I’ve spent a good many words explaining how the bail insurance lobbyists mislead jurisdictions, and how those misrepresentations hurt bail agents across America. Turns out I think they’re misleading the very companies who pay them, too.
I started figuring this out a few months ago when an insurance lobbyist told a bunch of people in New Mexico that Jefferson County, Colorado (where I live), was being touted as some sort of pretrial success story. Then the lobbyist showed them some numbers trying to convince them that the way judges are setting bail in Jefferson County today has led to some bad outcomes. As often happens in other places when these lobbyists speak, the people in New Mexico asked me to explain it all, and so I told them the truth. The truth is that nobody is calling Jefferson County, Colorado, a pretrial success story. And if there are any bad outcomes today, it’s because of the lack of success when it comes to how Jefferson County continues to use money at bail.
I should know, because I’m one of the three people who helped design the so-called Jefferson County Bail Project, which was basically the name we gave to a big project designed simply to try to do bail differently. But to understand everything, you need to know that the bail project was really made up of two parts. The first part – a fourteen week experiment to show that if judges set less secured money bonds the sky wouldn’t fall – was a success. The sky didn’t fall, proving, at least partially and during the fourteen weeks, that we didn’t need as much money as we thought we needed to do release and detention. In fact, we were able to release more people and keep the same court appearance rates and public safety rates by using less secured money bonds. There were other successes associated with the initial attempt to do things differently, such as better bail education, more purposeful release and detention decisions, etc., but the 14 week experiment was the main thing.
The second part, though – the part where Jefferson County was supposed to actually implement the things they learned from the 14 week experiment – was a total failure when it came to deciding how to use money. In fact, I actually published a document that said the county failed to implement what it had learned. And yes, I actually used the word “failure,” which should have made it pretty clear.
Now don’t get me wrong, there were some things Jefferson County did permanently that were and still are successes; for example, it has defense attorneys at first advisements now, and it got rid of their bail schedule. But overall, when it came to actually implementing a process that would move away from using cash or surety bonds, Jefferson County simply didn’t do it.
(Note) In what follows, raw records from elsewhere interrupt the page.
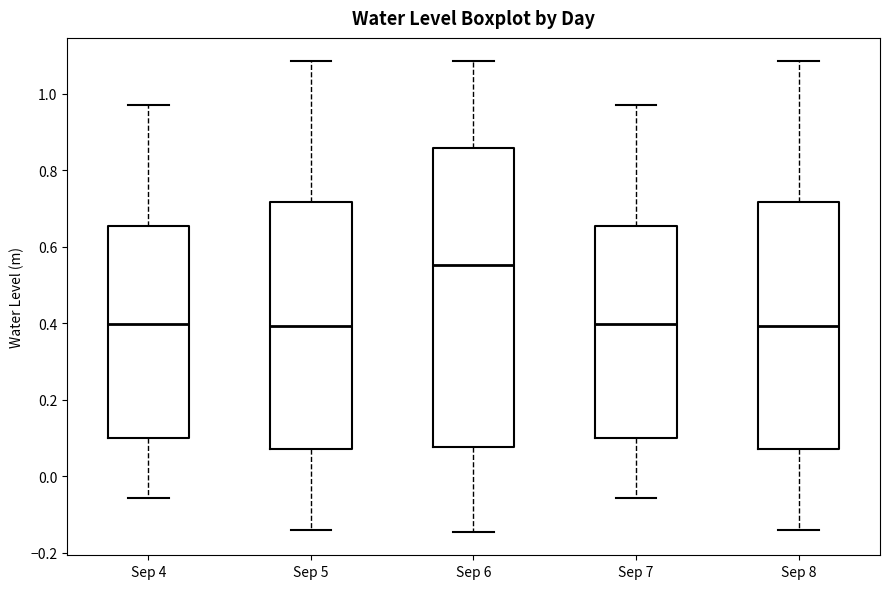

Reading left to right, read every box against the y-axis: the position of its median line, the range the box covers, and the ends of its whiskers. The values are not printed on the chart, so give them approximately, as read against the axis.

Sep 4: median 0.40, box 0.10 to 0.66, whiskers -0.06 to 0.98
Sep 5: median 0.40, box 0.08 to 0.72, whiskers -0.14 to 1.08
Sep 6: median 0.56, box 0.08 to 0.86, whiskers -0.14 to 1.08
Sep 7: median 0.40, box 0.10 to 0.66, whiskers -0.06 to 0.98
Sep 8: median 0.40, box 0.08 to 0.72, whiskers -0.14 to 1.08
So when the bail lobbyist went to New Mexico with data showing that outcomes are somehow bad now, years later, my response to the people in New Mexico was, “Of course they’re bad now, because nobody ever implemented any of the money improvements that we tested. After the experiment, judges went right back to using cash and surety bonds just like before.”
And then, just about a week or so ago, a bail insurance company – not the lobbyist hired by the company, but the company itself – said the same thing. It said, “Jefferson County is being touted as a pretrial success story.” And I really started wondering, “Who in the world is doing all this touting?” It certainly isn’t me. It isn’t the two other people who helped design the project. And I’m pretty sure it isn’t anyone else in Jefferson County. I mean, really, there is absolutely nobody in America saying Jefferson County is some sort of success story when it comes to pretrial release and detention.
But then it dawned on me. The main bail insurance lobbyist is from Colorado, and when he interviewed for his new job, he must have told the insurance companies that the reason the three of us who designed the bail project are all doing national pretrial work is because people think the bail project was great. He must have said, “Hey, people are touting Jefferson County, but I’m from Colorado and I can find out the real story and prove that the bail project shouldn't be touted at all.” The problem is that he apparently never even read our published documents. If he had, he would have known that I, myself, said that it failed.
So here’s this lobbyist telling the companies that pay his salary that people are “touting” the Jefferson County bail project as some success – when they aren’t – just so he can justify foraging through some jail stats to try to shoot it down. Man, talk about messed up. I mean, when you realize that Jefferson County actually failed to implement, then the very numbers the lobbyist uses to try to trash the project actually hurt the industry. Don’t you see? I would expect the current numbers to be bad today because judges in Jefferson County kept on using cash and surety bonds.
This is just one more example of a bail insurance lobbyist saying whatever comes into his brain without even gathering the facts. Once again, bail agents, these guys aren’t doing you any favors.